54. The method of claim 45, wherein the protein comprising the VWF-A1 is affixed to the chamber with an agent selected from the group consisting of an antibody, a peptide, and a Fab fragment that specifically binds to a VWF polypeptide or a portion thereof.

55. A method for producing chimeric von Willebrand Factor A1 protein that specifically binds to human platelets, the method comprising:

(a) providing a non-human animal expressing a chimeric von Willebrand Factor A1 protein, wherein the chimeric protein causes the platelet binding specificity of the non-human animal von Willebrand Factor A1 protein to change to be specific for human platelets; and

(b) harvesting the chimeric von Willebrand Factor A1 from the non-human animal, which specifically binds human platelets.

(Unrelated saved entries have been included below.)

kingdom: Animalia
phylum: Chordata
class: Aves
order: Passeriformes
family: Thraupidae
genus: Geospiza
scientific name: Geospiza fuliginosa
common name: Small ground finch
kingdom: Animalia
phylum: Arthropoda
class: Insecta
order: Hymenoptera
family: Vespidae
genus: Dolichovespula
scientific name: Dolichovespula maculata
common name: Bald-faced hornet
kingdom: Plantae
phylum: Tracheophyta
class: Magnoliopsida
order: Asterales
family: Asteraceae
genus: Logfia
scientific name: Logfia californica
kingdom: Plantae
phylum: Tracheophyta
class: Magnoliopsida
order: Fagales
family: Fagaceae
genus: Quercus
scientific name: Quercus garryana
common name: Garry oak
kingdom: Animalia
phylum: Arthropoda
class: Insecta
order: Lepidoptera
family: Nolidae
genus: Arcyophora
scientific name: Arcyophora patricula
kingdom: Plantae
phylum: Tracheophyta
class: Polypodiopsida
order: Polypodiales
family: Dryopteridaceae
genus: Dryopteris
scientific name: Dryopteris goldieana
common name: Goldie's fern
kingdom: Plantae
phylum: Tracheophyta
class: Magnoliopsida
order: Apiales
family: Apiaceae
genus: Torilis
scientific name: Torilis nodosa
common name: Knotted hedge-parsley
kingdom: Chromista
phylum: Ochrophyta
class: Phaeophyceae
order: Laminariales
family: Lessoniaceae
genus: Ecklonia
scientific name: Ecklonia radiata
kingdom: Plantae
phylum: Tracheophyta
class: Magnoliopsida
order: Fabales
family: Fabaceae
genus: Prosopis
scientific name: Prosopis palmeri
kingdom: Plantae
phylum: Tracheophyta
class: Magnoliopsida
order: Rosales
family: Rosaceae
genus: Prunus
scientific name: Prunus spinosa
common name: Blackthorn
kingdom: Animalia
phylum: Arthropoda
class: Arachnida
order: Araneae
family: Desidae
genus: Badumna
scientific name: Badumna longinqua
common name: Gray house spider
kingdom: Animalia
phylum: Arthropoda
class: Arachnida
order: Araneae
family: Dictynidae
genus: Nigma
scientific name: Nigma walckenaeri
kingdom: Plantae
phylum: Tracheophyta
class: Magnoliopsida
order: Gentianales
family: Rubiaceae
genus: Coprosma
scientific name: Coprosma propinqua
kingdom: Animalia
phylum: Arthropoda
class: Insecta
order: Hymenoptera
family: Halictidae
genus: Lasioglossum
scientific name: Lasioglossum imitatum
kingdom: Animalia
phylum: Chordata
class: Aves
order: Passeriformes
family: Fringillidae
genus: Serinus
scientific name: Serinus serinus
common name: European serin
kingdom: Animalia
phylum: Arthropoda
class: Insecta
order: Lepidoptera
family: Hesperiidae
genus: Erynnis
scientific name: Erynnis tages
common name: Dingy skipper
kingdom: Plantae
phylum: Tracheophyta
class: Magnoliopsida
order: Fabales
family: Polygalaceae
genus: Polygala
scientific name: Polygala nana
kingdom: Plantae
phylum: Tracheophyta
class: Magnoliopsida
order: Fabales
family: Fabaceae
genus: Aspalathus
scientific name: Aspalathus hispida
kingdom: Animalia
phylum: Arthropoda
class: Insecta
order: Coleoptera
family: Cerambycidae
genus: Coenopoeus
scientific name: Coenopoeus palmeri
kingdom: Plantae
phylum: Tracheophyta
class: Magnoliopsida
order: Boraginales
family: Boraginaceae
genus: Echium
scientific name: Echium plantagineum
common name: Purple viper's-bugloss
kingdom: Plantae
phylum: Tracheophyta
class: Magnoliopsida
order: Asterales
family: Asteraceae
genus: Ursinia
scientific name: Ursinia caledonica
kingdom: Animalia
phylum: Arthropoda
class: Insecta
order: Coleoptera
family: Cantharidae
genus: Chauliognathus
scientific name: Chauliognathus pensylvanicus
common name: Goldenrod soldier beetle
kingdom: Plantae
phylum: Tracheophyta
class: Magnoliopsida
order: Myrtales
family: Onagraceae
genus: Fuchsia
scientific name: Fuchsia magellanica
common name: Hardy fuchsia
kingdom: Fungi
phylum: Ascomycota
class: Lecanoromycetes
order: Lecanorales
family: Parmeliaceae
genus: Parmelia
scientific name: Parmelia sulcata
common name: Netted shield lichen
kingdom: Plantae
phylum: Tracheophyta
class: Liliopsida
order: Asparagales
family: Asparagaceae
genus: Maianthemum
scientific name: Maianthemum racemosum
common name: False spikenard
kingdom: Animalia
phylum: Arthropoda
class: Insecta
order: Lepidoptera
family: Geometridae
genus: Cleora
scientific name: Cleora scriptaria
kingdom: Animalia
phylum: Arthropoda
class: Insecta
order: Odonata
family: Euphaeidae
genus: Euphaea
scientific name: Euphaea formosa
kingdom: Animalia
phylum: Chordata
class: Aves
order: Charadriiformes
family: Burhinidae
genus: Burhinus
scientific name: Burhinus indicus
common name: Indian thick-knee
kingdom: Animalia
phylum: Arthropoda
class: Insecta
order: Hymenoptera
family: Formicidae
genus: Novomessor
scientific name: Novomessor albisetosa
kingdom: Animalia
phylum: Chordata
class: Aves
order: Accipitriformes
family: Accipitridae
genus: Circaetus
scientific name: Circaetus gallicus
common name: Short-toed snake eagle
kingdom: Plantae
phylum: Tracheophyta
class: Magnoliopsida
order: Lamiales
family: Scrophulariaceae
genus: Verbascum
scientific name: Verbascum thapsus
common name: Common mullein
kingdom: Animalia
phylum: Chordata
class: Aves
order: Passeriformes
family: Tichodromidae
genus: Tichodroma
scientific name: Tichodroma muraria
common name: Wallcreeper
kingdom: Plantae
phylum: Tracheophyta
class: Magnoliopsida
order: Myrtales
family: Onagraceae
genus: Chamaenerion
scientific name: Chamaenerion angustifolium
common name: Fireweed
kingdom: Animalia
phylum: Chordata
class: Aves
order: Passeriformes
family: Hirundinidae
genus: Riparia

56. A method for calibrating an aggregometry device or a device for measuring clot formation or retraction, the method comprising:

a) providing hematologic data obtained from a subject, wherein blood or platelets from the subject is assessed by the device;

b) determining whether or not a thrombotic event occurs in the transgenic non-human animal of claim 1, wherein the animal is perfused with a sample of blood or platelets from the subject; and

c) correlating data obtained from step (b) with the data obtained in step (a) so as to calibrate the device, wherein a certain data obtained from the device is indicative of the corresponding thrombotic outcome determined in the transgenic non-human animal of claim 1.

57. The method of claim 56, wherein the thrombotic event comprises blood clotting, abnormal bleeding, abnormal clotting, death, or a combination thereof.